Три любви Марины Мнишек. Свет в темнице (Раскина, Кожемякин) - страница 196

– Волчиха ляшская! – прошипел он. – Хуже волчихи, волчиха бы волчонка своего спасать стала… Ведьма ты! Погоди, ужо будет тебе, воруха!


В тот же вечер воинский кузнец, угрюмый чернобородый татарин с отсеченным ухом, не поднимая глаз, заклепал на узкой щиколотке Марины железный обруч кандалов. Другим концом цепь закрепили на ближайшей весельной уключине, чтобы упрямая «ляшка» не сиганула в воду. Котлового варева ей больше не носили, только изредка бросали, словно собаке, сухарь или кусок черствого хлеба.
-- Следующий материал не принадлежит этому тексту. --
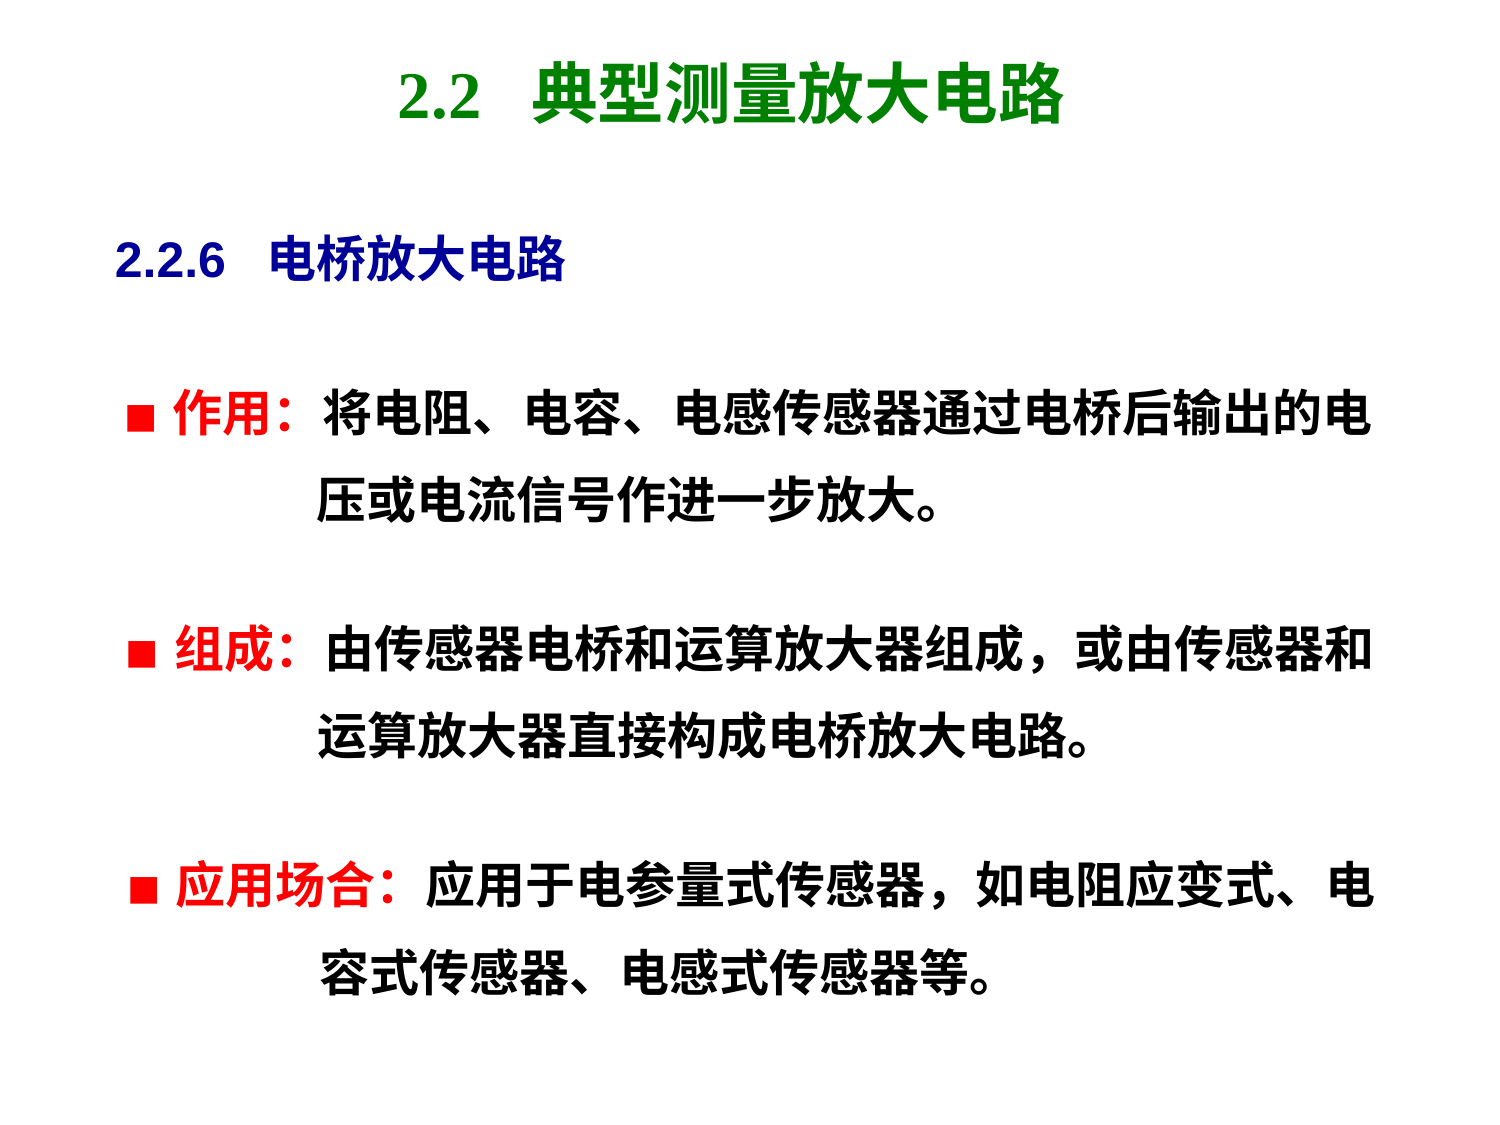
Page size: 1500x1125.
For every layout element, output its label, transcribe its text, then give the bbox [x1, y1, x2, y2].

text_box 2.2.6 电桥放大电路 [100, 207, 1341, 327]
text_box ■ 组成：由传感器电桥和运算放大器组成，或由传感器和 运算放大器直接构成电桥放大电路。 [110, 598, 1459, 772]
title 2.2 典型测量放大电路 [40, 19, 1381, 136]
text_box ■ 应用场合：应用于电参量式传感器，如电阻应变式、电 容式传感器、电感式传感器等。 [112, 834, 1500, 1009]
text_box ■ 作用：将电阻、电容、电感传感器通过电桥后输出的电 压或电流信号作进一步放大。 [109, 361, 1486, 536]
Даже теперь Марина изредка читала во взгляде того или иного из стрельцов или пушкарей затаенное сочувствие, но выражать его что делом, что словом служилые люди теперь опасались. Караван приближался к Астрахани – от вольного походного житья обратно к воеводскому двору да к приказным людям, к пытошной да к палачу, к сыску да к расправе. Не до вольницы становилось стрельцам. Не до жалости к пленной еретичке и колдунье. Свою бы буйную головушку на широких плечах сохранить!
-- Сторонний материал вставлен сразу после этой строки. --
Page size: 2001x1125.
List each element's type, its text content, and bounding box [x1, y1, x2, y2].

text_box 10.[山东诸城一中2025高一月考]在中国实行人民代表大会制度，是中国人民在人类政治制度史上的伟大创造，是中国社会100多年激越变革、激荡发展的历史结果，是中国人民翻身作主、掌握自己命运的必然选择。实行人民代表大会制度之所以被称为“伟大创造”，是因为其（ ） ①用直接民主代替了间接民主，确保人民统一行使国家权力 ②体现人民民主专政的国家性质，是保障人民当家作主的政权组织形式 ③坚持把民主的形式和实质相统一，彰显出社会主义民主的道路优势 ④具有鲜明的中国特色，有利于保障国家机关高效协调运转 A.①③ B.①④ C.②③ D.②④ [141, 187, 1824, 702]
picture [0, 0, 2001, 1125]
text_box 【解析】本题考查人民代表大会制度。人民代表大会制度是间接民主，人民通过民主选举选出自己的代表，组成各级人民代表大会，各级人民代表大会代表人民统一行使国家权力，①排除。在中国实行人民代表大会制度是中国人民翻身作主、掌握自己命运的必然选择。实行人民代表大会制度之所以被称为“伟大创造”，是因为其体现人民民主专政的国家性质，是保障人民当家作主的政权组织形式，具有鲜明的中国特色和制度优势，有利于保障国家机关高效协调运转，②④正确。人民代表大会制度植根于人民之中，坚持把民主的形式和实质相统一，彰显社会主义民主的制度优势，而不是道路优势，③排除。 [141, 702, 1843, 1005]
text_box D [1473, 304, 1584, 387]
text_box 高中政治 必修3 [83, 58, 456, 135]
Маринкина башня, Коломна, 1615 год

Сотник Рожнов давно уже, с лихой юности, не заботился о своей внешности. Недосуг было ему об этом думать! Забот и без того хватало – на то ты и сотенный голова, чтобы о каждом из своих людей подумать, чтоб был оружен и одет добро, да накормлен, да на постой устроен, да жалованьем вороватыми дьяками и подьячими не обделен. А кроме людей – кони, каждый тоже догляда требует… Все равно было Федору, как он со стороны выглядит. Бороду себе сам подрезал большущими ножницами – криво да косо, кафтан уже сколько лет один и тот же носил – потому как счастливый, удатный этот кафтан, чеснока и лука ел много – недаром говорят: «Чеснок да лук от семи недуг!» Баню любил и волосы тщательно чесал, это да, ну так это не ради телесного удовольствия, а для здоровья, чтоб нечисть разная мелкая в грязи не разводилась… На иноземных воинов благородного сословия, которые душистой водой себя поливали, богатое платье под доспехами носили, кудри да бороды красиво завивали, а щеки гладко стригли, Федор привык смотреть с легкой усмешкой – мол, не мужское это дело так о себе радеть! Но когда к Марине пошел, на прогулку ее выводить, вдруг задумался да осмотрелся: бороду расчесал, подровнял, как сумел, кафтан поновее у знаменщика Прошки Полухвостова одолжил, да и чеснока прежде целый день не вкушал.

Высокородная пани Марина – она ведь воспитания тонкого, рыцарей видела богатых да славных, негоже перед ней холопом грязным казаться! Хотел Федор даже на посад сходить, скляницу с душистой водой купить да обрызгаться водицей этой, как ляхи делают, но потом раздумал – молодцы из сотни засмеют, а особливо полусотник Ванька Воейков, дружок давний, постарается!